For me, at least, I think this would do a lot to decrease the cognitive load and temptation to spend. I don't do this currently but am thinking about it. If you can truly think of the money as already donated when in the separate account (maybe a wealth front cash account?) this would solve a lot of the problems. I do think I would end up donating significantly less when bunching if I didn't keep the money separate.

If you're really worried about value drift, you might be able to use a bank account that requires two signatures to withdraw funds, and add a second signatory whom you trust to enforce your precommitment to donate?

I haven't actually tried to do this, but I know businesses sometimes have this type of control on their accounts, and it might be available to consumers too.

Interesting idea! Have you looked into this since?
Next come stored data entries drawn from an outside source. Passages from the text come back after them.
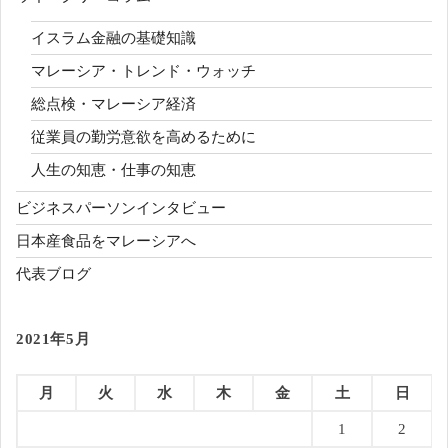
イスラム金融の基礎知識
マレーシア・トレンド・ウォッチ
総点検・マレーシア経済
従業員の勤労意欲を高めるために
人生の知恵・仕事の知恵
ビジネスパーソンインタビュー
日本産食品をマレーシアへ
代表ブログ
2021年5月
月
火
水
木
金
土
日
1
2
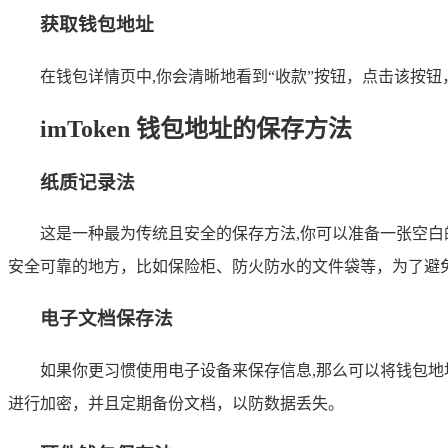
获取钱包地址
在钱包详情页中,你会清晰地看到“收款”按钮，点击该按
imToken 钱包地址的保存方法
纸质记录法
这是一种最为传统且安全的保存方法,你可以准备一张空
安全可靠的地方，比如保险柜、防火防水的文件袋等，为了避
电子文档保存法
如果你更习惯使用电子设备来保存信息,那么可以将钱包地址
进行加密，并且定期备份文档，以防数据丢失。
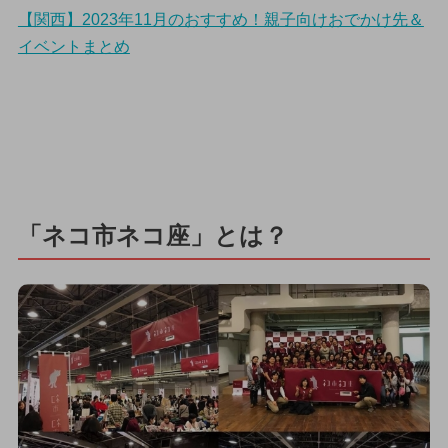
【関西】2023年11月のおすすめ！親子向けおでかけ先＆
イベントまとめ
「ネコ市ネコ座」とは？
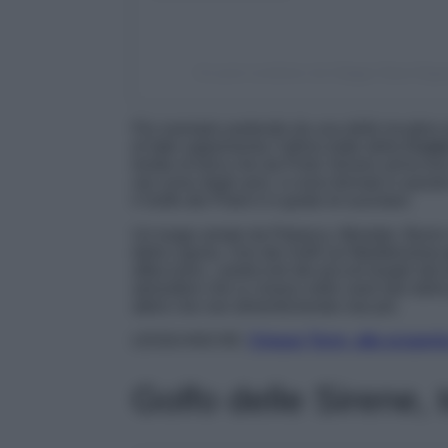
Un post condiviso da 𝐂𝐢𝐧𝐪𝐮𝐞 𝐓𝐞𝐫𝐫𝐞 𝐄𝐱
Per esempio partendo da una delle location pi
di fatto rappresenta l’ultimo tratto della
Costa
lembo di terra che da Porto Venere arriva fin
nel corso degli anni, si sono fermati in ques
il Golfo dei Poeti è in grado di suscitare.
Un luogo amato da Petrarca, Montale, Byron e
della Liguria. Uno dei Golfi sul Mediterraneo
affacciano, i porticcioli dei piccoli borghi d
atmosfere che si creano nelle varie fasi dell
attimi che non dimenticherete mai più.
LEGGI ANCHE:
Cinque Terre, alla scoperta 
Golfo delle Sirene,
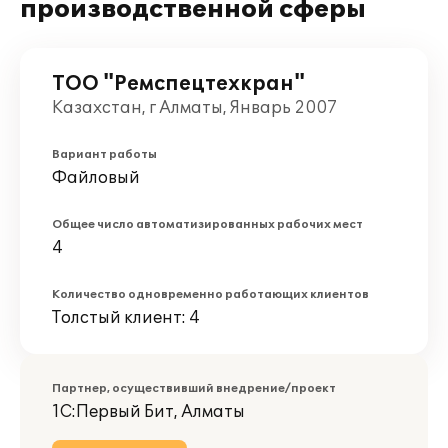
производственной сферы
ТОО "Ремспецтехкран"
Казахстан, г Алматы, Январь 2007
Вариант работы
Файловый
Общее число автоматизированных рабочих мест
4
Количество одновременно работающих клиентов
Толстый клиент: 4
Партнер, осуществивший внедрение/проект
1С:Первый Бит, Алматы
If ~50% of people drift away over five years it's hard to say how many do over 2-3, but it should be at least 25%-35% [1]. You need pretty large tax savings to risk a chance that large of actually donating nothing.


[1] 13%/year for five years gives you 50%, and I think I'd expect the rate of attrition to slowly decrease over time? 25% for two years and 35% for three is assuming it's linear.

It seems to depend a lot on what it means for someone to no longer be involved in the EA movement. The relevant alternative in my mind isn't donating nothing.

Speaking for myself I can certainly imagine not being involved in the EA movement in 2-3 years. It's a lot harder to imagine myself raiding a dedicated bank account I had set aside for donations. That doesn't mean it's not possible, but if use the population estimates of not being in the EA movement in 2-3 years of 25-30% (which seems reasonable) as my own risk, I'd estimate the risk of raiding a dedicated bank account for charitable donations as a fraction of that - maybe 5%. In that case it could be worth it. Maybe I'll think a little harder about that point if I decide to do it.

I 100% agree with the principal behind your post. The future, including your future identity, is so uncertain that for almost everyone the best time to donate and form altruistic habits is right now. I would only "bunch" if I could do so in a way that allows keeping those good habits.

Note that you could probably make an enforceable contractual obligation to give in bunched donations, which would hedge against value drift.

Any update?

I wonder whether it would be worth building some standard terms for this and trying to make it a thing?

If financially viable, the simplest way is just bringing forward the bunching year. The bunching year doesn't have to be the last year after all the standard deduction years. Standard deduction year(s) could be after the bunching year if that increases followthrough

Yes, it might be. Feel free to sync offline if you want to investigate this.

Relevant for 2020: Due to the CARES Act, individuals can deduct 100% of their AGI this year.

Another argument against extreme donation bunching: Because marginal tax rates get higher as your income increases, being able to deduct $40K is not necessarily twice as valuable as being able to deduct $20K.

If you expect your income to increase over time (all else equal this is reasonable), that's an extra reason to bunch. However, it throws a wrench in an alternative to front-load bunching, i.e. give 50% in year 1 and then only 10% of your raise since year 1 in the subsequent four years.